Why is important for students to study the humanities?
I believe that a humanities education gives us a window into other people’s experiences. It is a laboratory in many ways, in which we can learn how to put ourselves in other people’s shoes and how to feel and understand the evolution of their own particular world views. Humanities is not a specific method; instead it teaches you how to create new ways of understanding, to take on that responsibility as an integrated thinking and feeling being. This has become even more important to me this year because I started teaching a course called “China in the World.” This course focuses on six contemporary headlines in historical time. I have 35-40 students in the class and of them maybe four or five are humanities students. The rest are from economics, political science, and various other wide-ranging disciplines. It is energizing to teach these students because they will probably go on to start hedge funds or to lead tech companies and this is the chance for them to explore how they can think about the world differently. It is remarkable to me how thoughtful, curious, and hungry they are to discover a culturalist interpretation behind what they see as numbers, statistics, and straight politics. Being a humanist, my task is to help them see beyond these strict boundaries and help them to venture out and imagine their own possible place in the world. I think the greatest part of a humanist education is that we can continually train ourselves to see new connections and larger patterns — a resource for experiencing sympathy.

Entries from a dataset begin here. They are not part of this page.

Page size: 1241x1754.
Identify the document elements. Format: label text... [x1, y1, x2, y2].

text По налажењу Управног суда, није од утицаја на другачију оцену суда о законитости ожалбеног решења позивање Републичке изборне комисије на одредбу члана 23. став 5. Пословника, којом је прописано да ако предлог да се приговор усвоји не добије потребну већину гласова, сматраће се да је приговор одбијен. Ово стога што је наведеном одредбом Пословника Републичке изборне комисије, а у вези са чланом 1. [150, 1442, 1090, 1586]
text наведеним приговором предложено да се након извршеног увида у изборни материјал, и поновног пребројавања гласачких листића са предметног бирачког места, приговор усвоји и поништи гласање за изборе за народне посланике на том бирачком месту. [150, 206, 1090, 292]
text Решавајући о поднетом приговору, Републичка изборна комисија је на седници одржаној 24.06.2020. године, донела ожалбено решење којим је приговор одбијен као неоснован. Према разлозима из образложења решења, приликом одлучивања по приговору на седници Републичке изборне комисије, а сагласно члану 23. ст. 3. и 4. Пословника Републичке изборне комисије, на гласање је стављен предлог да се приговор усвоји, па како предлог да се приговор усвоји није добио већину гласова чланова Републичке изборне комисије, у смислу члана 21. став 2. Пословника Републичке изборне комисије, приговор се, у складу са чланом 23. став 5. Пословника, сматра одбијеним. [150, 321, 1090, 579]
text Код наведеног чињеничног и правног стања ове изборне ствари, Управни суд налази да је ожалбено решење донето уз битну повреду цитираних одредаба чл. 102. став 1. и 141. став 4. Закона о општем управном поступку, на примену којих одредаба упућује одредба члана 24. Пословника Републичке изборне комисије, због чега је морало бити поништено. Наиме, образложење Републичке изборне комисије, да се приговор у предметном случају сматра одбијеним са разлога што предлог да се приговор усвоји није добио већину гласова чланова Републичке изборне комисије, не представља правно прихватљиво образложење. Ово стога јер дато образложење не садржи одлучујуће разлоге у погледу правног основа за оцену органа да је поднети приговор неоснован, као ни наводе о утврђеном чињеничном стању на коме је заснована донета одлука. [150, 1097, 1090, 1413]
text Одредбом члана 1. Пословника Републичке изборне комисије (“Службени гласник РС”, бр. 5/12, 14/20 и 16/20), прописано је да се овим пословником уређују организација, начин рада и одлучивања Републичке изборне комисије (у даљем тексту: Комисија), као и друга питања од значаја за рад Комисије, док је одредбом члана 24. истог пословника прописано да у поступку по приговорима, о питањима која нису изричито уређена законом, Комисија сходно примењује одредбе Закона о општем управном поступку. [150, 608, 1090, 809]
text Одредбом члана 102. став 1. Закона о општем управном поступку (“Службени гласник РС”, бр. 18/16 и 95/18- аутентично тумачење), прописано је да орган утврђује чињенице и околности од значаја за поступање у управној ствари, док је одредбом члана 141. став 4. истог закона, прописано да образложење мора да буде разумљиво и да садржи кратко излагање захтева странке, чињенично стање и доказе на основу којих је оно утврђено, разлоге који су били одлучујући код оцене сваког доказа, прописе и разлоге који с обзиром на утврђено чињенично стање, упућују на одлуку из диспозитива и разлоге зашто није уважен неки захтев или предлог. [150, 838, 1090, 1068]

What are some of the key ideas you want your students to consider?
I want my students to read the world and understand that things are not always as they seem at first glance. I want my students to be able to use lessons about culture and history to help them interpret and excavate the deeper layers of the reality we all inhabit but can in fact perceive in very different ways. I hope they use curiosity and compassion to handle the difficult differences they will no doubt encounter in the world.